Nonlinear optical approach to matrix-element spectroscopy of the 5s 2S1/2 → 5p 2Pj → 5d 2Dj′ transitions in 87Rb

Abstract

We present in this paper results of a nonlinear optical spectroscopy approach to measurement of excited-state transition matrix elements. Recent advances in the quality of excited-state transition matrix elements have permitted renormalization of earlier measurements of transition amplitudes associated with the 5s 2S1/2 → 5p 2Pj → 5d 2D3/2 two-photon transitions in atomic 87Rb.
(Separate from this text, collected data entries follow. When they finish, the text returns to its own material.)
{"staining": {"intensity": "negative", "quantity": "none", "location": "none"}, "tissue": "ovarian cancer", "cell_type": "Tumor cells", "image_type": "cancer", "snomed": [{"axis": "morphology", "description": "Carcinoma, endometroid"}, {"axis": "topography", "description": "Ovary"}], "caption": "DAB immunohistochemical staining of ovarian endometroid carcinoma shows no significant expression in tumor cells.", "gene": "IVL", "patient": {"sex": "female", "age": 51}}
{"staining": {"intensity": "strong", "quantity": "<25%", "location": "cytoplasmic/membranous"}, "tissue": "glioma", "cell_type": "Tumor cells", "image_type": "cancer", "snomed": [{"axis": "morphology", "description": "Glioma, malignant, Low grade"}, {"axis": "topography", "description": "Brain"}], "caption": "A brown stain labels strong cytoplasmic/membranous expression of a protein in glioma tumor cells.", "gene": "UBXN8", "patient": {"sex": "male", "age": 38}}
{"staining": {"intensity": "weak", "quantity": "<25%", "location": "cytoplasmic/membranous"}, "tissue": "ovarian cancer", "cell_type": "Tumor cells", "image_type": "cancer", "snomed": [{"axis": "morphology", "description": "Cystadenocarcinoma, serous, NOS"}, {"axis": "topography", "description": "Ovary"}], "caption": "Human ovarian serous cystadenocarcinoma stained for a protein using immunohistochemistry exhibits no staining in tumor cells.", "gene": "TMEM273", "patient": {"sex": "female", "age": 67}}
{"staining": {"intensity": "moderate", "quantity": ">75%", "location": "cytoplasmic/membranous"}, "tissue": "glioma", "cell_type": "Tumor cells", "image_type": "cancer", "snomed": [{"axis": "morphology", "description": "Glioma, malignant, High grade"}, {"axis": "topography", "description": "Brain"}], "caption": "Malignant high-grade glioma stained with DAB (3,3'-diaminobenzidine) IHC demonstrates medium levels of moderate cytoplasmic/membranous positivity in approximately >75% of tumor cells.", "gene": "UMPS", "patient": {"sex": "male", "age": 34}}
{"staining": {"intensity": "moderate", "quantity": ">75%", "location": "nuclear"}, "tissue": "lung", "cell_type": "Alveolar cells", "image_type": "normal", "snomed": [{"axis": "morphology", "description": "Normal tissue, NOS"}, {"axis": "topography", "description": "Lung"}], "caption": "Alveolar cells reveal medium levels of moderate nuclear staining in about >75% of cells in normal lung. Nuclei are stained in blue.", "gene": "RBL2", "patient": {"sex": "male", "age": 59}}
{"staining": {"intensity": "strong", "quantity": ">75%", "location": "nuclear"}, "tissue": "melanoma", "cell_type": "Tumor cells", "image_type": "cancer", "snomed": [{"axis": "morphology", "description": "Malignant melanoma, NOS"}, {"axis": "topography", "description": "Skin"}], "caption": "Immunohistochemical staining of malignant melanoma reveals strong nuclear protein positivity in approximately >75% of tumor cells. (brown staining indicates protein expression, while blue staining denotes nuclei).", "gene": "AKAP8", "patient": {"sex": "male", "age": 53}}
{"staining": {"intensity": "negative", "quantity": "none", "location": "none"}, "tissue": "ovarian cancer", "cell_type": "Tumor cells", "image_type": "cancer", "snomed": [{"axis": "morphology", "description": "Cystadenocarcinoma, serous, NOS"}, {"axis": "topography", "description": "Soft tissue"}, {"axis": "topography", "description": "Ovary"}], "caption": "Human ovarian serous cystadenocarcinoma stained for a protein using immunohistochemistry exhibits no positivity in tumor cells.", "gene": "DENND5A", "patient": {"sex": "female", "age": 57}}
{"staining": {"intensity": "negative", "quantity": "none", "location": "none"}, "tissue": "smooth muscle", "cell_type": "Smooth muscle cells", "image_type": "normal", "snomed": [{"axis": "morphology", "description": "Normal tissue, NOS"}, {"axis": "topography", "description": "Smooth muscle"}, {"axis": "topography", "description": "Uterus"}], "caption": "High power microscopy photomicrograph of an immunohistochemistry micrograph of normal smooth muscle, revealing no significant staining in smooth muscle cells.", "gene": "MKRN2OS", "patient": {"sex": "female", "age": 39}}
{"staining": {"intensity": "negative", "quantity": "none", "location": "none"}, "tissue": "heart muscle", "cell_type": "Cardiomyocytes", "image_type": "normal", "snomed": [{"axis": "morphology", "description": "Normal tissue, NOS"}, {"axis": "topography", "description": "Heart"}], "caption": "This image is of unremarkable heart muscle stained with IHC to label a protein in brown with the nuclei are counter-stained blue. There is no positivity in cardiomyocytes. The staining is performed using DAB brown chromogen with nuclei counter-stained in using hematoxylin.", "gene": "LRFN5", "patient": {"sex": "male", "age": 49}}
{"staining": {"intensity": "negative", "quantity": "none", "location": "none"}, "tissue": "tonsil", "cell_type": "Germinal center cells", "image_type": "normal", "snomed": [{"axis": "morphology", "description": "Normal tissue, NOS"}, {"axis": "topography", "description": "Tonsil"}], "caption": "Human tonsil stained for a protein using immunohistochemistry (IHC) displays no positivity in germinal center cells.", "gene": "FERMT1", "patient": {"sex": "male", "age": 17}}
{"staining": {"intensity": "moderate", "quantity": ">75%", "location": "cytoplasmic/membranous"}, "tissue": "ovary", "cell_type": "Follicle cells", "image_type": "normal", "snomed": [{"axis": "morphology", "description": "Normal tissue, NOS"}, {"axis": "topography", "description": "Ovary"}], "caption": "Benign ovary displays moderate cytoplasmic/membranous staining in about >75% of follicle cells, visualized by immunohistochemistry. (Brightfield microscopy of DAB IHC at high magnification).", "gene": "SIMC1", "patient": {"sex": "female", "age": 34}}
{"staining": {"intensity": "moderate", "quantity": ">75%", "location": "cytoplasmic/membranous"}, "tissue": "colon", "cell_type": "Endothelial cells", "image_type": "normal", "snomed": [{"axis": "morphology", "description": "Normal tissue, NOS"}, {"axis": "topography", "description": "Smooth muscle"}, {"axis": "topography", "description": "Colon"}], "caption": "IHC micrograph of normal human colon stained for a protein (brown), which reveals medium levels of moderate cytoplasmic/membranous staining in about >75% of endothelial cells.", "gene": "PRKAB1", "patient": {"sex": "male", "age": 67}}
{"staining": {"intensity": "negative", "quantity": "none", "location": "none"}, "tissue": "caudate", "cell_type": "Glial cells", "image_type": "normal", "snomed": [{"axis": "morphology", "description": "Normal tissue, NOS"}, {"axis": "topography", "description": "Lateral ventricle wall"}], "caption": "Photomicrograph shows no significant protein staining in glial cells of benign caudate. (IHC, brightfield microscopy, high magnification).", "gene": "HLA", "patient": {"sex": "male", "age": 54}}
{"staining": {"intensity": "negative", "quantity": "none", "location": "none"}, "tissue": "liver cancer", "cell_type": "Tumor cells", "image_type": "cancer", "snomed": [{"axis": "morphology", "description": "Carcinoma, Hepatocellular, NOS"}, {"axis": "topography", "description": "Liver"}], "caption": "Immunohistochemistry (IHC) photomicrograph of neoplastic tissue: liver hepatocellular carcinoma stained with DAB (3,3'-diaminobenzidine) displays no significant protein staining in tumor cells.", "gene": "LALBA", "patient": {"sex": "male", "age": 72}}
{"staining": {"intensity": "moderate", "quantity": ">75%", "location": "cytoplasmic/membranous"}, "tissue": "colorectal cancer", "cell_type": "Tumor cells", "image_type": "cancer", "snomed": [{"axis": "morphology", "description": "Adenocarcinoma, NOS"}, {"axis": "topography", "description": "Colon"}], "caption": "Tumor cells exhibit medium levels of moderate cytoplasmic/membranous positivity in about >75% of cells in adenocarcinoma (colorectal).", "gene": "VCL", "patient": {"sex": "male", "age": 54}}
Previous measurements were made to high precision, but further improvement of the accuracy was limited by uncertainties in data describing the influence of energetically distant transitions. Availability of more reliable matrix elements, including relativistic all-order calculations of transition matrix elements in alkali atoms, has since significantly improved the situation. In the present paper, we show that theoretical relative transition amplitudes for the excited state 5p 2Pj → 5d 2D3/2 doublet (ratio = 1.098(9)) are now in excellent agreement with experiment (ratio = 1.090(6)). This result, combined with our recent work on caesium, shows that it is possible to determine relative line strengths, for transitions connecting atomic excited states, with precision previously found only in state-of-the-art measurements of alkali resonance doublets. Detailed discussion of the experimental technique and supporting data, including polarization measurements on the 5s 2S1/2 → 5p 2Pj → 5d 2D5/2 transitions, is also presented.